Sunday, I woke from one of those glorious afternoon naps that only seem to happen on that particular day of the week, and very shortly felt the familiar chest pain. It quickly elevated in intensity and the pain spread down my shoulder and left arm. I sat with this set of on again-off again symptoms for about 24 hours, trying to relax, talking myself out of it being anything serious, but the hideous thing about this syndrome is that it feeds itself in a cycle of pain-anxiety-fear-pain.
Don't judge. It is something that can't be spiritualized. Trust me, I've had years of experience believing that this was simply my lack of faith. The discipline of gratitude journal writing definitely makes a dent in anxiety and fear, but it is not a silver bullet. It won't make the chest pain, palpitations, anxiety, and that vicious cycle stop.
By the next evening, I'd had enough. You can't believe what was swirling through my head.
Is this a heart attack? I don't want to leave here right now, but then again, that wouldn't be so bad for me to be in Paradise. The people I love that I would leave...no, I would never want them to have that kind of grief. My grandchildren. I want to know them and I want them to know me.
For cryin' out loud, get a grip.
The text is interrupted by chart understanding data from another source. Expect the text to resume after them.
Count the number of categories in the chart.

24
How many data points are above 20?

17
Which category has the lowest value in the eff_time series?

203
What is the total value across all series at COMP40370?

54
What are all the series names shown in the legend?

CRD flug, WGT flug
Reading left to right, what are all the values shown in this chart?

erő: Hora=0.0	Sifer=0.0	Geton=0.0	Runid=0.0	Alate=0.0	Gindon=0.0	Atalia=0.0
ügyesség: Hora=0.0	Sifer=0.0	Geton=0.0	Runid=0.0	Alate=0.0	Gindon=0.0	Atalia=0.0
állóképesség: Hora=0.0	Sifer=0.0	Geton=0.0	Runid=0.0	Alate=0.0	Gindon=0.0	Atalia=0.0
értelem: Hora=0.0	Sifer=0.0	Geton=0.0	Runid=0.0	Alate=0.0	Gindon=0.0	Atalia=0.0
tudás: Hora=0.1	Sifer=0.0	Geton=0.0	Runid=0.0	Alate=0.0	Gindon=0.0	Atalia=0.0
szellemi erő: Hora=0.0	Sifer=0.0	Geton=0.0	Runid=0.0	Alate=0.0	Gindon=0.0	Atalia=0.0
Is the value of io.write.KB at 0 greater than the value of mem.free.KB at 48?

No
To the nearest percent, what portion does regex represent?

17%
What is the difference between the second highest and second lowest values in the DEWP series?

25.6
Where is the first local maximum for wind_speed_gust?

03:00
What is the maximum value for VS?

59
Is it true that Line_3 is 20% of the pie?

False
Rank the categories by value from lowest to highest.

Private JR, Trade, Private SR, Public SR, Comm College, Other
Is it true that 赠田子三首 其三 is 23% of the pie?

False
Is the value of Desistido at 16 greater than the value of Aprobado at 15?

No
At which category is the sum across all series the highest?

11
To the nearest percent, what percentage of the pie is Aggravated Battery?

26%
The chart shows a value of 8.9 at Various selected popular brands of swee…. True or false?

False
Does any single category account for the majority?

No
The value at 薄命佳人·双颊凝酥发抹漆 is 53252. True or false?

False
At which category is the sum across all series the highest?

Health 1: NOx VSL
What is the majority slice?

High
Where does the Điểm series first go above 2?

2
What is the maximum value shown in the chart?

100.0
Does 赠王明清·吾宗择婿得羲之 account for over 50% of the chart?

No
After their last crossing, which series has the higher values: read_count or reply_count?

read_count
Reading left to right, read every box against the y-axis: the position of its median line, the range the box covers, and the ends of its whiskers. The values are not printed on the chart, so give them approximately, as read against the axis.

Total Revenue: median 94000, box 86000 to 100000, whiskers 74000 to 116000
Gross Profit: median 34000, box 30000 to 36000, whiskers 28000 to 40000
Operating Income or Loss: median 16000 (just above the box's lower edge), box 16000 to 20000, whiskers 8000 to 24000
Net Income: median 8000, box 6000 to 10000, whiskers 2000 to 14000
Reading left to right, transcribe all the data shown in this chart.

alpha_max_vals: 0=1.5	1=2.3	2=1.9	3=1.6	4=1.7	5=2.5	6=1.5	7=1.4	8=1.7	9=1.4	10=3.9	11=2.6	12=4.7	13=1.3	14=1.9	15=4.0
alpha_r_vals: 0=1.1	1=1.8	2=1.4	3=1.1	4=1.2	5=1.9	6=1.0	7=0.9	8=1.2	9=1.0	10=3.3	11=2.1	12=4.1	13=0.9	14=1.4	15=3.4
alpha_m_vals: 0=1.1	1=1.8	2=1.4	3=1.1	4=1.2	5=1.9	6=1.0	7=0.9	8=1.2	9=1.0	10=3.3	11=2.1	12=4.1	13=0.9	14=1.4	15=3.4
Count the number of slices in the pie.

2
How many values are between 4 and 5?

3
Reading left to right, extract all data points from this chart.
It's not that serious.
This is so painful. Not since 2004 and the months leading up to my divorce have I felt this awful. I should have it checked out. But I don't have insurance. Will this be another unbearable financial burden? I can't do this to Leland. Good gravy. Somebody should just shoot me up with some pharmaceutical knockout cocktail and come check on me in the morning.
But with that being out of the realm of possibility, I got Leland to drive me to St. Joseph's emergency department to see if this despicable mitral valve prolapse had actually progressed into something threatening. Obviously, they also thought that was a distinct possibility because the PA came in to tell me, "You're not going home," followed by multitudinous blood draws, next to no sleep that night, no food or water, and hours in nuclear cardiology and the echo lab.
All my labs were normal, I aced my stress test and the despicable MVP has not progressed. Thank God, a healthy heart.
So, I asked the cardiologist standing before me, So where is the pain coming from?
I don't know, was her answer.
My head checked in with my tired, for-the-most-part healthy body, running over the events of the previous many hours, and a weary little voice said, holy shit, you've got to be kidding me.
The dead serious (no pun intended) look on her face told me she was not. I'm looking forward to her exorbitant bill to come in the mail. She handed me her card and told me to make an appointment for a follow-up visit. I won't tell you what the weary little voice in my head had to say to that.
What have I learned?
- I need to offer my services as a consultant to nursing staff everywhere on proper phlebotomy technique. Yes, I am qualified. Over qualified. And certified.
- MVPS/Dysautonomia is still, 10 years after my last evaluation, largely misunderstood.
- I will be more conscientious than ever with my healthcare, taking extra special care of the temple.
- I can stop asking forgiveness when I experience the laundry list of symptoms associated with this syndrome. It's not my fault.
- It is highly likely that the majority of people on your Facebook friend list are not actually friends in the truest sense of the word. If the people who are on that list, including family, have nothing to say about you being in a hospital situation, you might want to get out into the real world of flesh and blood people and make some real friends (she says to that person in the mirror).
Well, that was no fun, but you know what? I'm very happy to be home, to have learned a few things, to have had a good cleansing cry, and to know I'm okay. I'm loved and I'm going to be around a while.
What does a girl do after a night and day of hospital trauma? Get a pedicure. Oh yes, shiny happy toes. Pampering for a bit was definitely in order.